» **WORK INSTRUCTIONS**
Nothing in the records below may change; print them all exactly.

-- DATA FOR THE TASK follows --

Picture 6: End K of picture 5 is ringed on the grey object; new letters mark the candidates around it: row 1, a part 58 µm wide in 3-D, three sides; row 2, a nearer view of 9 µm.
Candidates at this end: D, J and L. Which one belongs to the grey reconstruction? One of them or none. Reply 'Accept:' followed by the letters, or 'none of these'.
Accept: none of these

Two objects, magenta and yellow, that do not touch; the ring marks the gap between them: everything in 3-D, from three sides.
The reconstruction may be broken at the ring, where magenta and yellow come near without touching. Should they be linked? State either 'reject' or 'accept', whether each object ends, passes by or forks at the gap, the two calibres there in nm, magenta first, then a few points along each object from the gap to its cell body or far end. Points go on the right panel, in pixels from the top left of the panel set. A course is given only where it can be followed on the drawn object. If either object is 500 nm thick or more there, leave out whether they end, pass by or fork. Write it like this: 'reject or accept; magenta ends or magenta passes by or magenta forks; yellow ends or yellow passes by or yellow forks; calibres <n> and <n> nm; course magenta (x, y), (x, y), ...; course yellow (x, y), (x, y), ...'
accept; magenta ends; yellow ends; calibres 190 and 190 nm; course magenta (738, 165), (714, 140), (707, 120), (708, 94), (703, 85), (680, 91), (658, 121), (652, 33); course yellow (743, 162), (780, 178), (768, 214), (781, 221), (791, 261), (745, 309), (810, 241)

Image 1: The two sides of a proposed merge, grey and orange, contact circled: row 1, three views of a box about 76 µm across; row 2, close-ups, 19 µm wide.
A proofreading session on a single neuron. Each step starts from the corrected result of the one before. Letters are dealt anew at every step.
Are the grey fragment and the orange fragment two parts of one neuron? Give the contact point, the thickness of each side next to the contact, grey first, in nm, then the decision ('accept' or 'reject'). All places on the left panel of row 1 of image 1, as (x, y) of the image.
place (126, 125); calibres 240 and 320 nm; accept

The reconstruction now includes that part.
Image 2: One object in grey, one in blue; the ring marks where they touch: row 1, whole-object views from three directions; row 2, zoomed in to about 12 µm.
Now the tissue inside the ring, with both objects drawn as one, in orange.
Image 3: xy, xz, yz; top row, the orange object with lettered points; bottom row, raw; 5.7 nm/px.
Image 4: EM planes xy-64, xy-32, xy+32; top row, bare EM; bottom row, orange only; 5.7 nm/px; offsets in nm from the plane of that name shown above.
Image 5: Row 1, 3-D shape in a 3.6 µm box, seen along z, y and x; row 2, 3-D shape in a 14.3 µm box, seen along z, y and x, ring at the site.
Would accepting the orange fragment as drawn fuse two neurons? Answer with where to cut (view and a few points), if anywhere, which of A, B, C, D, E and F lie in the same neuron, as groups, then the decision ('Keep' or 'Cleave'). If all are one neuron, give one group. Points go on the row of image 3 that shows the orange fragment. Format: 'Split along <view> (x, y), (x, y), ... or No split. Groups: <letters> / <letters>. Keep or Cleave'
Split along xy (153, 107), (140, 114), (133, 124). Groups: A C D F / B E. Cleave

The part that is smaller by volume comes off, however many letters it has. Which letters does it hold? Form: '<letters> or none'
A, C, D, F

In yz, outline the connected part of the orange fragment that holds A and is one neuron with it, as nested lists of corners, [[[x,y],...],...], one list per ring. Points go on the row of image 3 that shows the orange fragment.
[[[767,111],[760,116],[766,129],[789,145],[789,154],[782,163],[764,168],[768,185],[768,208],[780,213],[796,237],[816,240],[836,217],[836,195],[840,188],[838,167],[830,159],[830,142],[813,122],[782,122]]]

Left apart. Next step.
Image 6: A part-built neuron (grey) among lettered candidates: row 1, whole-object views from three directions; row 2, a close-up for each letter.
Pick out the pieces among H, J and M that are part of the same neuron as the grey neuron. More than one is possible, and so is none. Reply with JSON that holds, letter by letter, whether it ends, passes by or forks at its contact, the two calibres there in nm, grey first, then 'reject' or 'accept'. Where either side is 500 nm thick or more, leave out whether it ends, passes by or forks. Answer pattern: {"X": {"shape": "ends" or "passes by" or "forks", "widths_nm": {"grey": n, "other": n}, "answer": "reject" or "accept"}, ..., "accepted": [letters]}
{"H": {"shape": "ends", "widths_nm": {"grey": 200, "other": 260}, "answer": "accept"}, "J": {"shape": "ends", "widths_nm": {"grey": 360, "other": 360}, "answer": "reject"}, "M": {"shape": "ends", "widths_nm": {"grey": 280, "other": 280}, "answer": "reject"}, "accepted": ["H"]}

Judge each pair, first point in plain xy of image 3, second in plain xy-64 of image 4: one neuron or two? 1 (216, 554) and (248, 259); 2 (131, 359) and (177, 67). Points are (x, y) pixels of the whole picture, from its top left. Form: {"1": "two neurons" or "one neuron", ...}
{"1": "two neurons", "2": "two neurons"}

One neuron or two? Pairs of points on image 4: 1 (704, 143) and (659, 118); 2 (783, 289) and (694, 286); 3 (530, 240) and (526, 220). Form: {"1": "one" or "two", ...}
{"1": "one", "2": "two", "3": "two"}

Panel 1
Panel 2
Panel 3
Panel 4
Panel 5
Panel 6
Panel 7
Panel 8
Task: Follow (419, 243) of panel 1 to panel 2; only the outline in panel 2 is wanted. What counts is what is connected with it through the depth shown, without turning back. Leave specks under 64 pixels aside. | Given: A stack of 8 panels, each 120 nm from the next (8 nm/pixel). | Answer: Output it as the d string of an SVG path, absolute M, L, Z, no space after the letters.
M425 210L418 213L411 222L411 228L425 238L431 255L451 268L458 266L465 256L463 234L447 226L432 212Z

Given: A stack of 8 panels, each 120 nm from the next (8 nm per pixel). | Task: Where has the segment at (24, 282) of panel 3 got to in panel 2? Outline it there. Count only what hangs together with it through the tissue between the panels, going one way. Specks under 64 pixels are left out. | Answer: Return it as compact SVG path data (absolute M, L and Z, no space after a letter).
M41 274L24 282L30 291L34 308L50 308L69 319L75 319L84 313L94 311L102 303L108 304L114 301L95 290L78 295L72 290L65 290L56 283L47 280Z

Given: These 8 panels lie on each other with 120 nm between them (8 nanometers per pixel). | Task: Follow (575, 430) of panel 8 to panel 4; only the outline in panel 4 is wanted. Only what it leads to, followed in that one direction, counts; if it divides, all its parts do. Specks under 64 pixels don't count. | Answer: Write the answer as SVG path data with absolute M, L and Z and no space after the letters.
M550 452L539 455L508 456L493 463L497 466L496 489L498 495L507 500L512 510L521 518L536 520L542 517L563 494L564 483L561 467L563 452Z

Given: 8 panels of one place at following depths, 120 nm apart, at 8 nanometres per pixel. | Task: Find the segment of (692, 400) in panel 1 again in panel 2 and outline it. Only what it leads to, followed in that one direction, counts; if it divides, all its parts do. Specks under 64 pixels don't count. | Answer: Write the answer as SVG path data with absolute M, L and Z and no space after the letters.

-- DATA FOR THE TASK concluded --

» **RESULT BELOW**
Picture 6: End K of picture 5 is ringed on the grey object; new letters mark the candidates around it: row 1, a part 58 µm wide in 3-D, three sides; row 2, a nearer view of 9 µm.
Candidates at this end: D, J and L. Which one belongs to the grey reconstruction? One of them or none. Reply 'Accept:' followed by the letters, or 'none of these'.
Accept: none of these

Two objects, magenta and yellow, that do not touch; the ring marks the gap between them: everything in 3-D, from three sides.
The reconstruction may be broken at the ring, where magenta and yellow come near without touching. Should they be linked? State either 'reject' or 'accept', whether each object ends, passes by or forks at the gap, the two calibres there in nm, magenta first, then a few points along each object from the gap to its cell body or far end. Points go on the right panel, in pixels from the top left of the panel set. A course is given only where it can be followed on the drawn object. If either object is 500 nm thick or more there, leave out whether they end, pass by or fork. Write it like this: 'reject or accept; magenta ends or magenta passes by or magenta forks; yellow ends or yellow passes by or yellow forks; calibres <n> and <n> nm; course magenta (x, y), (x, y), ...; course yellow (x, y), (x, y), ...'
accept; magenta ends; yellow ends; calibres 190 and 190 nm; course magenta (738, 165), (714, 140), (707, 120), (708, 94), (703, 85), (680, 91), (658, 121), (652, 33); course yellow (743, 162), (780, 178), (768, 214), (781, 221), (791, 261), (745, 309), (810, 241)

Image 1: The two sides of a proposed merge, grey and orange, contact circled: row 1, three views of a box about 76 µm across; row 2, close-ups, 19 µm wide.
A proofreading session on a single neuron. Each step starts from the corrected result of the one before. Letters are dealt anew at every step.
Are the grey fragment and the orange fragment two parts of one neuron? Give the contact point, the thickness of each side next to the contact, grey first, in nm, then the decision ('accept' or 'reject'). All places on the left panel of row 1 of image 1, as (x, y) of the image.
place (126, 125); calibres 240 and 320 nm; accept

The reconstruction now includes that part.
Image 2: One object in grey, one in blue; the ring marks where they touch: row 1, whole-object views from three directions; row 2, zoomed in to about 12 µm.
Now the tissue inside the ring, with both objects drawn as one, in orange.
Image 3: xy, xz, yz; top row, the orange object with lettered points; bottom row, raw; 5.7 nm/px.
Image 4: EM planes xy-64, xy-32, xy+32; top row, bare EM; bottom row, orange only; 5.7 nm/px; offsets in nm from the plane of that name shown above.
Image 5: Row 1, 3-D shape in a 3.6 µm box, seen along z, y and x; row 2, 3-D shape in a 14.3 µm box, seen along z, y and x, ring at the site.
Would accepting the orange fragment as drawn fuse two neurons? Answer with where to cut (view and a few points), if anywhere, which of A, B, C, D, E and F lie in the same neuron, as groups, then the decision ('Keep' or 'Cleave'). If all are one neuron, give one group. Points go on the row of image 3 that shows the orange fragment. Format: 'Split along <view> (x, y), (x, y), ... or No split. Groups: <letters> / <letters>. Keep or Cleave'
Split along xy (153, 107), (140, 114), (133, 124). Groups: A C D F / B E. Cleave

The part that is smaller by volume comes off, however many letters it has. Which letters does it hold? Form: '<letters> or none'
A, C, D, F

In yz, outline the connected part of the orange fragment that holds A and is one neuron with it, as nested lists of corners, [[[x,y],...],...], one list per ring. Points go on the row of image 3 that shows the orange fragment.
[[[767,111],[760,116],[766,129],[789,145],[789,154],[782,163],[764,168],[768,185],[768,208],[780,213],[796,237],[816,240],[836,217],[836,195],[840,188],[838,167],[830,159],[830,142],[813,122],[782,122]]]

Left apart. Next step.
Image 6: A part-built neuron (grey) among lettered candidates: row 1, whole-object views from three directions; row 2, a close-up for each letter.
Pick out the pieces among H, J and M that are part of the same neuron as the grey neuron. More than one is possible, and so is none. Reply with JSON that holds, letter by letter, whether it ends, passes by or forks at its contact, the two calibres there in nm, grey first, then 'reject' or 'accept'. Where either side is 500 nm thick or more, leave out whether it ends, passes by or forks. Answer pattern: {"X": {"shape": "ends" or "passes by" or "forks", "widths_nm": {"grey": n, "other": n}, "answer": "reject" or "accept"}, ..., "accepted": [letters]}
{"H": {"shape": "ends", "widths_nm": {"grey": 200, "other": 260}, "answer": "accept"}, "J": {"shape": "ends", "widths_nm": {"grey": 360, "other": 360}, "answer": "reject"}, "M": {"shape": "ends", "widths_nm": {"grey": 280, "other": 280}, "answer": "reject"}, "accepted": ["H"]}

Judge each pair, first point in plain xy of image 3, second in plain xy-64 of image 4: one neuron or two? 1 (216, 554) and (248, 259); 2 (131, 359) and (177, 67). Points are (x, y) pixels of the whole picture, from its top left. Form: {"1": "two neurons" or "one neuron", ...}
{"1": "two neurons", "2": "two neurons"}

One neuron or two? Pairs of points on image 4: 1 (704, 143) and (659, 118); 2 (783, 289) and (694, 286); 3 (530, 240) and (526, 220). Form: {"1": "one" or "two", ...}
{"1": "one", "2": "two", "3": "two"}

Panel 1
Panel 2
Panel 3
Panel 4
Panel 5
Panel 6
Panel 7
Panel 8
Task: Follow (419, 243) of panel 1 to panel 2; only the outline in panel 2 is wanted. What counts is what is connected with it through the depth shown, without turning back. Leave specks under 64 pixels aside. | Given: A stack of 8 panels, each 120 nm from the next (8 nm/pixel). | Answer: Output it as the d string of an SVG path, absolute M, L, Z, no space after the letters.
M425 210L418 213L411 222L411 228L425 238L431 255L451 268L458 266L465 256L463 234L447 226L432 212Z

Given: A stack of 8 panels, each 120 nm from the next (8 nm per pixel). | Task: Where has the segment at (24, 282) of panel 3 got to in panel 2? Outline it there. Count only what hangs together with it through the tissue between the panels, going one way. Specks under 64 pixels are left out. | Answer: Return it as compact SVG path data (absolute M, L and Z, no space after a letter).
M41 274L24 282L30 291L34 308L50 308L69 319L75 319L84 313L94 311L102 303L108 304L114 301L95 290L78 295L72 290L65 290L56 283L47 280Z

Given: These 8 panels lie on each other with 120 nm between them (8 nanometers per pixel). | Task: Follow (575, 430) of panel 8 to panel 4; only the outline in panel 4 is wanted. Only what it leads to, followed in that one direction, counts; if it divides, all its parts do. Specks under 64 pixels don't count. | Answer: Write the answer as SVG path data with absolute M, L and Z and no space after the letters.
M550 452L539 455L508 456L493 463L497 466L496 489L498 495L507 500L512 510L521 518L536 520L542 517L563 494L564 483L561 467L563 452Z

Given: 8 panels of one place at following depths, 120 nm apart, at 8 nanometres per pixel. | Task: Find the segment of (692, 400) in panel 1 again in panel 2 and outline it. Only what it leads to, followed in that one direction, counts; if it divides, all its parts do. Specks under 64 pixels don't count. | Answer: Write the answer as SVG path data with absolute M, L and Z and no space after the letters.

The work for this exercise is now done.